The group of budding cooks took a quick huddle to divvy up their work.
Elkhorn Middle seventh-grader Kate Heinzen and her sixth-grade classmate Samantha Griffin quickly decided they would whip up a salsa and mash avocados for guacamole.
Nathan Sila, a seventh-grader at Elkhorn Grandview Middle, and Owen Goehring, a seventh-grader at Elkhorn Valley View Middle, would marinate and cook chicken for tacos. And, the boys volunteered, it was their turn to wash dishes.
“We need garlic powder, onion powder, paprika and ground cumin,” Samantha instructed. “By the way, don’t make it too spicy,” she told the boys as they carefully measured out red pepper flakes for their marinade.
Kate got out of her culinary comfort zone as she scooped out an avocado.
“I’ve never used an avocado before, because in my family we don’t make salsa and guacamole, really,” she said. “It seems like every single day these cutting boards turn into vegetable murder scenes.”
This is what Elkhorn High family and consumer science teacher Laura Feller hoped kids would get out of “Chefs in the Kitchen,” her summer enrichment class at Elkhorn Ridge Middle.
She wanted middle-school-age kids to learn basic knife skills, to figure out how to follow a few simple recipes and learn to work out problems as a team. Along the way, she’s hoping her students become a little more confident in the kitchen and stay open to trying new foods.
The menu for the week included burgers and milkshakes, a fancy mac and cheese with a bechamel, or white sauce, and fruit pizzas. (“I didn’t know what bechamel was,” another teacher confessed.) Feller starts the class with a demo (“If it’s pink, that means it’s not done.

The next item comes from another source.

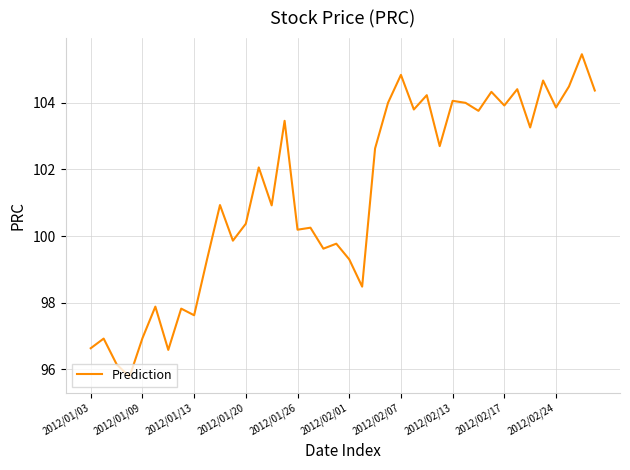

What is the difference between the maximum and minimum values?

9.7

We can’t have raw chicken.”) and then turns the kids loose to work at stations with a sink and stove.
“I told them, this is a life skill,” Feller said. “You’re going to cook for yourself in some capacity your entire life.”
Elkhorn kids who enjoy Zumba, healthy eating, the expedition of Lewis and Clark or the mystery genre were in luck this summer.
For the first time, the Elkhorn Public Schools offered a series of niche weeklong summer enrichment for students in grades one through eight during the end of June and this week.
Some school districts, like Westside, have phased out enrichment camps, because of costs and budget cuts, though remedial summer school and a parent-pay “Club 66” option with built-in enrichment activities still exist there. Millard offers a slew of parent-pay summer options throughout June and July, including ACT prep courses for high schoolers, forensic science for middle schoolers and beginner Spanish for first-graders.
Others, like the Omaha Public Schools, hold summer school largely for elementary-age kids who need extra help in math or language arts, though OPS officials said those students get enrichment activities, too, including field trips and hands-on projects.
In some districts, middle and high schoolers also use the summer to retake classes, recover credits or squeeze in extra courses to free up schedules during the school year.
Elkhorn is trying to appeal to parents looking for extra learning opportunities — and no, watching cartoons all day inside the air conditioning doesn’t count.
Elkhorn has always offered remedial classes in the summer, but officials thought the district could do more for the kids who weren’t struggling, said Troy Sidders, the principal of Arbor View Elementary and one of the leaders of the summer enrichment program along with West Bay Elementary Principal Jennifer Coltvet.
Teachers were invited to submit proposals for classes for grades one through eight, and the ideas came pouring in: sewing, technical theater, beaded jewelry 101, introduction to Photoshop, creative writing and the mathematics of board games.
Those topics clearly hit a chord with parents and kids — Sidders said the sign-up website crashed the first night from too much traffic.
Prices for the weeklong classes ranged from $75 for the hourlong classes to more than $200 for three-hour courses. Scholarships were available for students who qualify for free or reduced lunch.
In the “Got a Problem? We Can Solve It! Girls in STEM” class, students like seventh-graders Sydney Hamilton and Emma Hartnett took on heavy issues, like teen suicide, ocean waste and puppy mills.
Sydney and Emma were working on a suicide prevention app that would include statistics and ways to get help.
Some students doubled up on morning and afternoon classes, like Isabelle Schultz, a fourth-grader at Skyline Elementary. In the morning, she took the Lewis and Clark expedition class, then attended kitchen chem in the afternoon, where she carefully painted a volcano that would later be filled with the classic combo of baking soda and vinegar.
Beth Collingsworth, an eighth-grade science teacher at Elkhorn Middle, leads the kitchen chem class, where kids explore science through hands-on experiments. “I’m not handing out worksheets,” she said.
Instead, kids created their own slime and cooked s’mores in a solar oven while learning about thermal conductors and insulators. Thursday’s lesson revolved around studying pH via cabbage juice, which changes color if it’s mixed with an acid or a base.
One of the students told Collingsworth, “My mom never lets us get messy like this at home,” she said.